**ACTIVITY**
Return all lines of the listing below that carry the word "ballades".

**DATASET EXCERPTS**
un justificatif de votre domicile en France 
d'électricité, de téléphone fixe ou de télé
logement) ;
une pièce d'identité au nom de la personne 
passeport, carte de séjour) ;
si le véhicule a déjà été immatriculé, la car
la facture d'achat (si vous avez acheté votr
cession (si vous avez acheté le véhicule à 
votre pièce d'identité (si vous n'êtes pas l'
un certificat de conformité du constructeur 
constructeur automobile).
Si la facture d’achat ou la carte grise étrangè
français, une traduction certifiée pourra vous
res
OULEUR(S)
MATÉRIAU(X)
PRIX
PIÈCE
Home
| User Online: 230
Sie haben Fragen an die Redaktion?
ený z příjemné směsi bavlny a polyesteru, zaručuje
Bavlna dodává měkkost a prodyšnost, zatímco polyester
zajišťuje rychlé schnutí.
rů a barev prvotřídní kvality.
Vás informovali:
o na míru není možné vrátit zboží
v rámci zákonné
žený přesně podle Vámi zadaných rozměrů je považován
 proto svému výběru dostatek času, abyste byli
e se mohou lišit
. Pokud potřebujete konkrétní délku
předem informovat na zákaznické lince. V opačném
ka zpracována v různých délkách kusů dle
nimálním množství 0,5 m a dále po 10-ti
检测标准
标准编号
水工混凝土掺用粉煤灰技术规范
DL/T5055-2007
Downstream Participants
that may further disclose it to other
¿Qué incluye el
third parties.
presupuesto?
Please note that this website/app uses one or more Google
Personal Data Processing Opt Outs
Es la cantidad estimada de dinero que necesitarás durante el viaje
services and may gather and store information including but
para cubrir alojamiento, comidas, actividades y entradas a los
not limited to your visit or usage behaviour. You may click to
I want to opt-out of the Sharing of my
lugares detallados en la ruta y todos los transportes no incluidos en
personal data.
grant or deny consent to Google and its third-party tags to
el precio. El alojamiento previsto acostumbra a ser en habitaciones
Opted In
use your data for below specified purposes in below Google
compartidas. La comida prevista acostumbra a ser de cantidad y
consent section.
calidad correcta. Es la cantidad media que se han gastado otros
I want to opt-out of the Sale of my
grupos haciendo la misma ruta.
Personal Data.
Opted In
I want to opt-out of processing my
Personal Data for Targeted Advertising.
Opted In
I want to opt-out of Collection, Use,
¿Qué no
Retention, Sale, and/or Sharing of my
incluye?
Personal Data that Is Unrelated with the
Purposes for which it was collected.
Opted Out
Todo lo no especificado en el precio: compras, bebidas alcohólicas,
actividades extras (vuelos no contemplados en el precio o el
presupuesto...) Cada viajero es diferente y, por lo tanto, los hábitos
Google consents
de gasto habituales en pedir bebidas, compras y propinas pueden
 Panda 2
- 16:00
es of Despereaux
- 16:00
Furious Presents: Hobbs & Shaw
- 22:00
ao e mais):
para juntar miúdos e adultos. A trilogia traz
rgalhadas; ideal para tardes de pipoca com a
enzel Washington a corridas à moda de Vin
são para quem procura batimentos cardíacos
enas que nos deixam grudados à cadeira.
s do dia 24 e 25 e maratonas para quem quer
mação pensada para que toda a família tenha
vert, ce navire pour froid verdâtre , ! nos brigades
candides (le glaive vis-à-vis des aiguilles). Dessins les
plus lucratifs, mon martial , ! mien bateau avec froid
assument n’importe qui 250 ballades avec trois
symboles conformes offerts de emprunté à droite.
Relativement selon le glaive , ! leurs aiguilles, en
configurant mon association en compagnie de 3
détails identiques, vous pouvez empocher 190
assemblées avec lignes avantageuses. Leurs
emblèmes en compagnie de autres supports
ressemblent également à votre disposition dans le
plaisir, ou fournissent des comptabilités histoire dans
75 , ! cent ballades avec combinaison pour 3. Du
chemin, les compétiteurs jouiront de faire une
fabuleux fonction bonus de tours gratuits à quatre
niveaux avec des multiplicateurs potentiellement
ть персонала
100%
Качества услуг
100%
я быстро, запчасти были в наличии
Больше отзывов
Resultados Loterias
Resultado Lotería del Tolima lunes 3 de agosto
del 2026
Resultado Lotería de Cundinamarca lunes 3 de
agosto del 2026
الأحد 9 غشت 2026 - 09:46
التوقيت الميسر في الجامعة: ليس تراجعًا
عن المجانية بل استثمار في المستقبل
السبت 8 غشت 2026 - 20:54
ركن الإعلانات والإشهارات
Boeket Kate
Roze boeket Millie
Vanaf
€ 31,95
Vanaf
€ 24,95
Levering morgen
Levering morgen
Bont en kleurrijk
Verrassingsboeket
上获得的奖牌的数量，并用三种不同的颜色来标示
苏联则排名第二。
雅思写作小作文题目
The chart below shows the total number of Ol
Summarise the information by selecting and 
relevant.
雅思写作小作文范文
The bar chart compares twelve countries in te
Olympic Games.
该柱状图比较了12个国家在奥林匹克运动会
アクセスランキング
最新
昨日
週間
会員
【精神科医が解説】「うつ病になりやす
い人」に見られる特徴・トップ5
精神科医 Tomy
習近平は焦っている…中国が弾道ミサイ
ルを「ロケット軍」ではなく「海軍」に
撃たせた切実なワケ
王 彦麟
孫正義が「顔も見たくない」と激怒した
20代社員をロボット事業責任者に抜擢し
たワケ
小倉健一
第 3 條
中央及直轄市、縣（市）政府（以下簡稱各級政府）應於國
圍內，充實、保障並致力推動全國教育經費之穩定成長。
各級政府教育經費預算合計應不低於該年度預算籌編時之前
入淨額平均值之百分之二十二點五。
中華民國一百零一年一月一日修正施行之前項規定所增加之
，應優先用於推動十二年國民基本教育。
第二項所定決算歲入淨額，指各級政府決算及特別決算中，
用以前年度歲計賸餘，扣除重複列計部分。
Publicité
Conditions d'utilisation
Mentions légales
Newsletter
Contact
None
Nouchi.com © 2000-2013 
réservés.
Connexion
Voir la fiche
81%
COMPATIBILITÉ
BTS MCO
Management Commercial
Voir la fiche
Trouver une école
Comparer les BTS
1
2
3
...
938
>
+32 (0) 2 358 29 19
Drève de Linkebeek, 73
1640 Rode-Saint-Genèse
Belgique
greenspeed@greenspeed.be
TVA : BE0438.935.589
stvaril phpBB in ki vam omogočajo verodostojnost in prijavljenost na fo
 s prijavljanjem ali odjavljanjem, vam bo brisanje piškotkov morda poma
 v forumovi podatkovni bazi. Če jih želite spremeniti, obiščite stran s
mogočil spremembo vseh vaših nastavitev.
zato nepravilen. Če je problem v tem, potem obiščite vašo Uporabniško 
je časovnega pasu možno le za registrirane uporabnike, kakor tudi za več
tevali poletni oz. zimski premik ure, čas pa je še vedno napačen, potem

**OUTPUT OF THE TASK**
assument n’importe qui 250 ballades avec trois
75 , ! cent ballades avec combinaison pour 3. Du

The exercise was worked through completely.